The author in the next chapter has quoted some exemplary research institutes like: The Islamic Foundation (IF; Leicester UK, 1972); International Islamic Fiqh Academy (IIFA; Jeddah, 1981), Oxford Center for Islamic Studies (OCIS; Oxford, UK, 1985); Center for Islamic Sciences (ISAM; Istanbul, Turkey);Iqbal International Institute for Research and Dialogue (IRD; Islamabad); and many other. The main purpose for author in mentioning these institutions is to highlight their activities –to explore the possibilities of emulating them, and making efforts to establish a research center on similar lines following the same objectives and for carrying out multi-faceted academic activities.

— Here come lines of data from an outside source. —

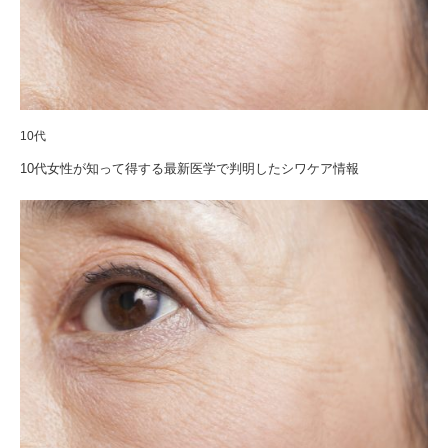
10代
10代女性が知って得する最新医学で判明したシワケア情報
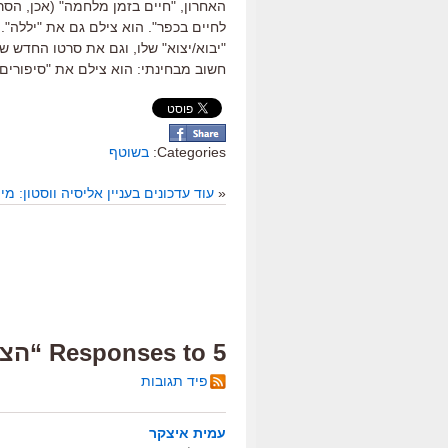
האחרון, "חיים בזמן מלחמה" (אכן, הסר
לחיים בכפר". הוא צילם גם את "יללה".
"יבוא/יצוא" שלו, וגם את סרטו החדש ש
חשוב מבחינתי: הוא צילם את "סיפורים א
Categories:
בשוטף
«
עוד עדכונים בעניין אליסיה ווסטון: מי
5 Responses to “הצלמנים באים”
פיד תגובות
עמית איצקר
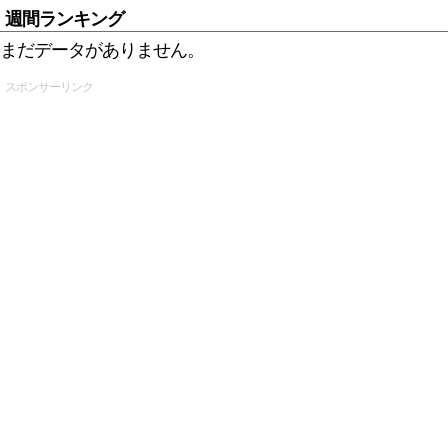
週間ランキング
まだデータがありません。
スポンサーリンク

The author in the concluding chapter presents the possible solutions to come out from this irksome scenario in our academics Muslim world in general and our society in particular which he called as the six point remedial formula; addressing the lack of proper platforms; initiatives to be taken at community level to establish good academic research institutes/centers; proper training to be given to the younger researchers; creating a suitable environment for academic engagements; adopting courses for enhancing writing skills in higher educational institutions and giving proper training of same at lower levels; overcoming the absence/ lack of the conception of ‘belonging to the Ummah’ and the lack of spirit of contributing towards the welfare of one’s own community (p.98).  In short, there is a dire need to look into the past legacy, give a re-thought what went wrong and where, and to take concrete steps to come out from this intellectual deficit.

This book seeks to recount this fascinating saga in its multi-faceted dimensions. It brings out and highlights the intellectual history of Muslims. Over all, this masterpiece is to be quite enlightening. It will generate soul searching and introspection.

Author teaches at Department of Islamic Studies, GDC Pampore.